The Loeb character was introduced by Frank Miller and David Mazzucchelli in the 1987 story arc, Batman: Year One and will probably feature in the already announced Gotham City Police Department centric HBO spin-off series.
“The idea of this story in which Gotham has this sort of depth of corruption,” explained Matt Reeves at FanDome. “And then the idea that we could do a series that would go deeper into an aspect of it, which in this case is the corrupt police department and the corrupt inner workings of the city.”
Incidentally, later in the trailer there’s a clip of the GCPD shooting at Batman, as he uses his Batclaw to make a hasty retreat up a stairwell. We’re saying Ridder set him up. You heard it here first.
This is the most emo Batman yet
When he was a young boy, Bruce Wayne’s father, Thomas, didn’t take him to the city, to see a marching band… he actually took him to the Monarch Theatre to see the film Footlight Frenzy, before he and wife Martha were killed by Jack Napier, in the alley at Pearl and Phillips Street’s, behind the theatre. But even so, Robert Pattinson’s take on the Dark Knight looks to be the most emo interpretation of the character yet.
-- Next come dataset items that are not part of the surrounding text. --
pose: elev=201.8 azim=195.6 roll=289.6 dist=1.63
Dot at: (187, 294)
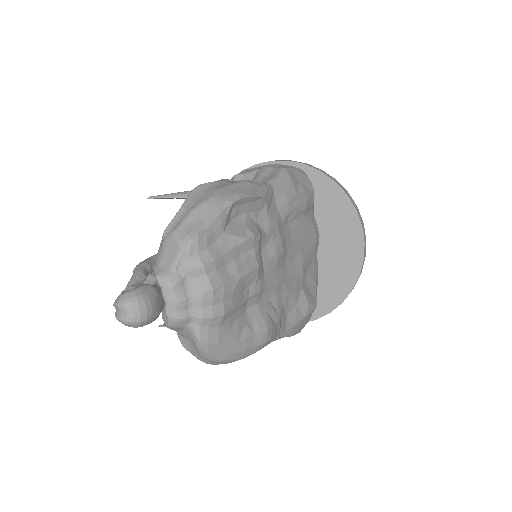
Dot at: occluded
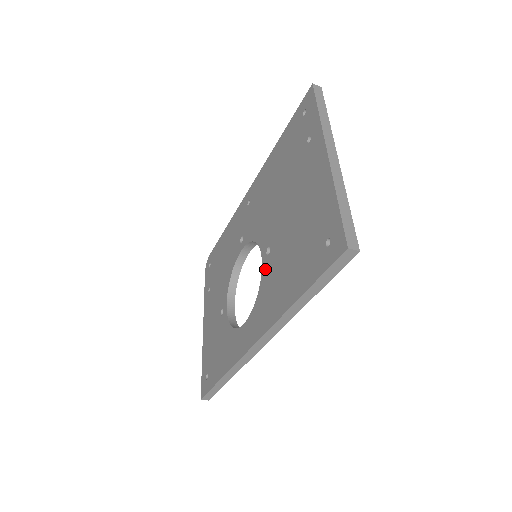
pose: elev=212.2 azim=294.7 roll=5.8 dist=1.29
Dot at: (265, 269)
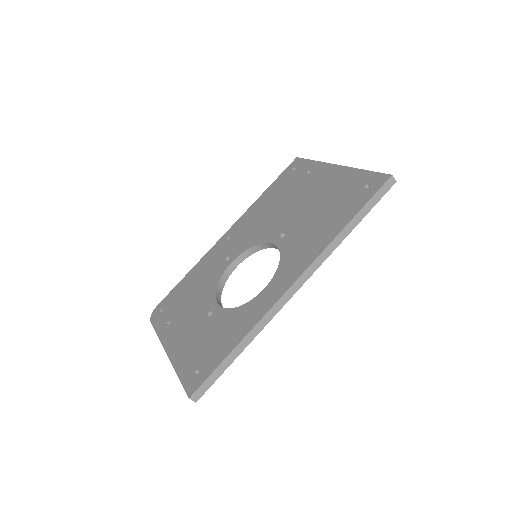
Dot at: (284, 244)
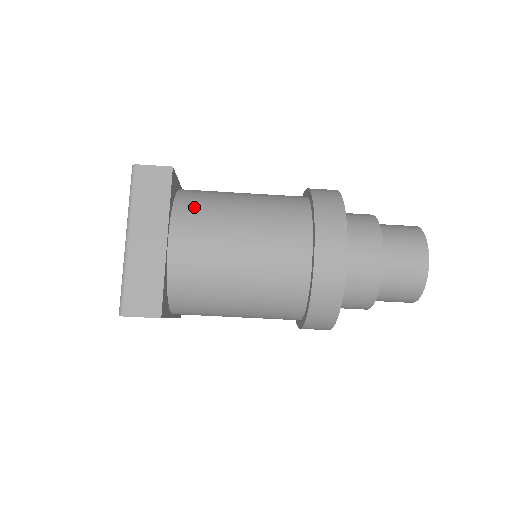
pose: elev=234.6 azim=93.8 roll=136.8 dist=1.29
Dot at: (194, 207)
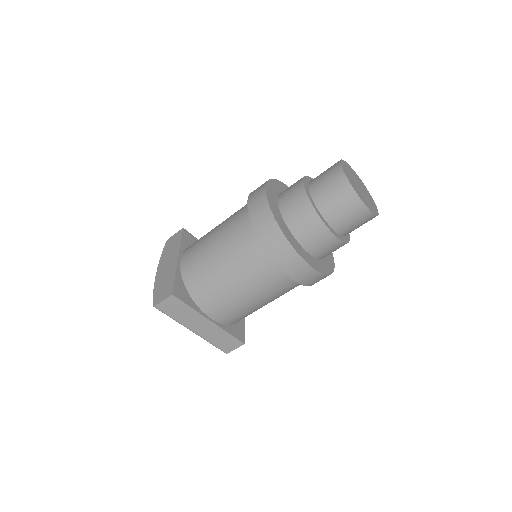
Dot at: (203, 292)
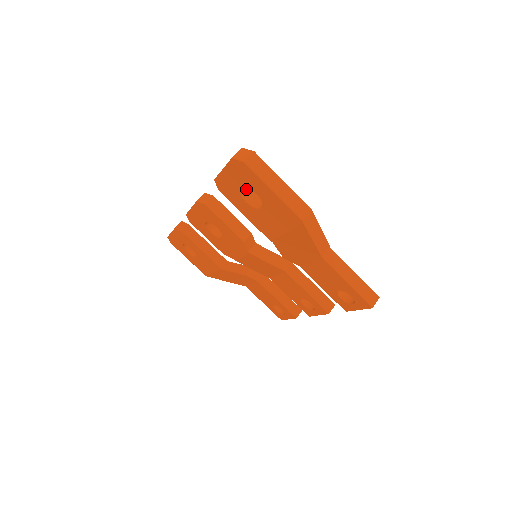
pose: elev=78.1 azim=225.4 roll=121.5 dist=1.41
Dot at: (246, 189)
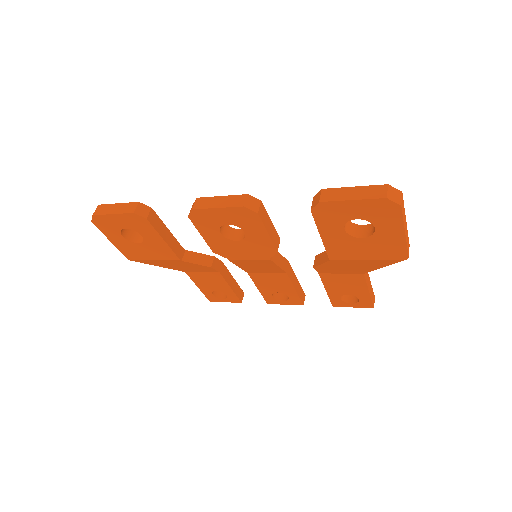
Dot at: occluded
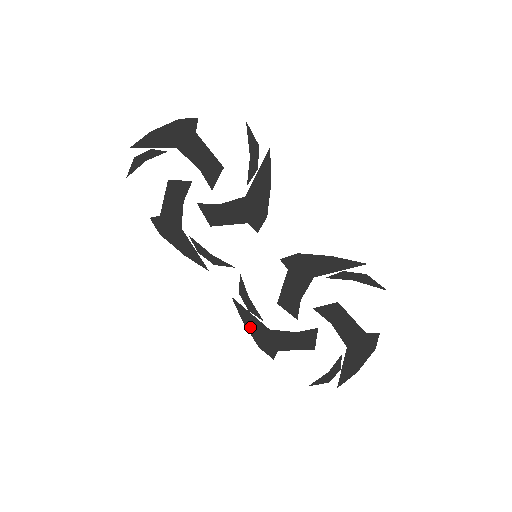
Smudged kohl eyes. That angular greasy fringe. We can’t be the only ones who thought Pattinson looked more like the late Brandon Lee’s titular role in 1994’s The Crow than the suave gentleman inside the suit portrayed by Christian Bale in the Christopher Nolan movies.
Colin Farrell is unrecognisable as the Penguin
With The Batman due October 2021, it’s unfeasible anyone other than Colin Farrell – here unrecognisable as a pre-Penguin Oswald Cobblepott – takes home the Best Make Up Award. Total transformation. We’re excited about Farrell’s casting. Last time the Irish actor appeared in a superhero movie, 2003’s mega-maligned Daredevil, as the villainous Bullseye, he was the film’s saving grace. Him as the scarred, deranged Penguin should be quite the sight.